**Aufgabe**. Schreibe sämtliche Zeilen der folgenden Datensätze Zeichen für Zeichen ab.
**** Bereitgestellte Daten ****
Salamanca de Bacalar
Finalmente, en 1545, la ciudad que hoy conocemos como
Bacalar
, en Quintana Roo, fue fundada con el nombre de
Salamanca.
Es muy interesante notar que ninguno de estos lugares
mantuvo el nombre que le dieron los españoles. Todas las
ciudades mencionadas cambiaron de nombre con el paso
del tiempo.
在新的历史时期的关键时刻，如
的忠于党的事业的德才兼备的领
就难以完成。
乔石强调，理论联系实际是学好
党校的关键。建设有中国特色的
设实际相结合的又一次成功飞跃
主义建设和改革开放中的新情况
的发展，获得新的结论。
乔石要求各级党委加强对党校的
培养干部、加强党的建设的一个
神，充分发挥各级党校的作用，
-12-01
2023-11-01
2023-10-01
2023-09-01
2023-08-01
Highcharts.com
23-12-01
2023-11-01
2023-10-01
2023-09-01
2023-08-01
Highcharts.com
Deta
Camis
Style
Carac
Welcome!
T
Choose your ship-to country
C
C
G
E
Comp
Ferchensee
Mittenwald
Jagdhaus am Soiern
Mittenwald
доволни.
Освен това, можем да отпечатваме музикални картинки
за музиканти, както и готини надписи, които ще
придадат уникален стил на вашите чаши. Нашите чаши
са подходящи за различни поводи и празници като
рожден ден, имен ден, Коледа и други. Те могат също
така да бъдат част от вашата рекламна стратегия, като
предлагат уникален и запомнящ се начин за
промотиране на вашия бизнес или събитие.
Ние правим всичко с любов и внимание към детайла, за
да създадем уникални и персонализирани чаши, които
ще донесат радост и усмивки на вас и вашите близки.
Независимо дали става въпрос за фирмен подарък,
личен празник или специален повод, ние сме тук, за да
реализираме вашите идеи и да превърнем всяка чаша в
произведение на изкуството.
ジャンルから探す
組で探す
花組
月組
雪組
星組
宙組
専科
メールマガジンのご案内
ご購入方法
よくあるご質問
****
**Ergebnis**.
Salamanca de Bacalar
Finalmente, en 1545, la ciudad que hoy conocemos como
Bacalar
, en Quintana Roo, fue fundada con el nombre de
Salamanca.
Es muy interesante notar que ninguno de estos lugares
mantuvo el nombre que le dieron los españoles. Todas las
ciudades mencionadas cambiaron de nombre con el paso
del tiempo.
在新的历史时期的关键时刻，如
的忠于党的事业的德才兼备的领
就难以完成。
乔石强调，理论联系实际是学好
党校的关键。建设有中国特色的
设实际相结合的又一次成功飞跃
主义建设和改革开放中的新情况
的发展，获得新的结论。
乔石要求各级党委加强对党校的
培养干部、加强党的建设的一个
神，充分发挥各级党校的作用，
-12-01
2023-11-01
2023-10-01
2023-09-01
2023-08-01
Highcharts.com
23-12-01
2023-11-01
2023-10-01
2023-09-01
2023-08-01
Highcharts.com
Deta
Camis
Style
Carac
Welcome!
T
Choose your ship-to country
C
C
G
E
Comp
Ferchensee
Mittenwald
Jagdhaus am Soiern
Mittenwald
доволни.
Освен това, можем да отпечатваме музикални картинки
за музиканти, както и готини надписи, които ще
придадат уникален стил на вашите чаши. Нашите чаши
са подходящи за различни поводи и празници като
рожден ден, имен ден, Коледа и други. Те могат също
така да бъдат част от вашата рекламна стратегия, като
предлагат уникален и запомнящ се начин за
промотиране на вашия бизнес или събитие.
Ние правим всичко с любов и внимание към детайла, за
да създадем уникални и персонализирани чаши, които
ще донесат радост и усмивки на вас и вашите близки.
Независимо дали става въпрос за фирмен подарък,
личен празник или специален повод, ние сме тук, за да
реализираме вашите идеи и да превърнем всяка чаша в
произведение на изкуството.
ジャンルから探す
組で探す
花組
月組
雪組
星組
宙組
専科
メールマガジンのご案内
ご購入方法
よくあるご質問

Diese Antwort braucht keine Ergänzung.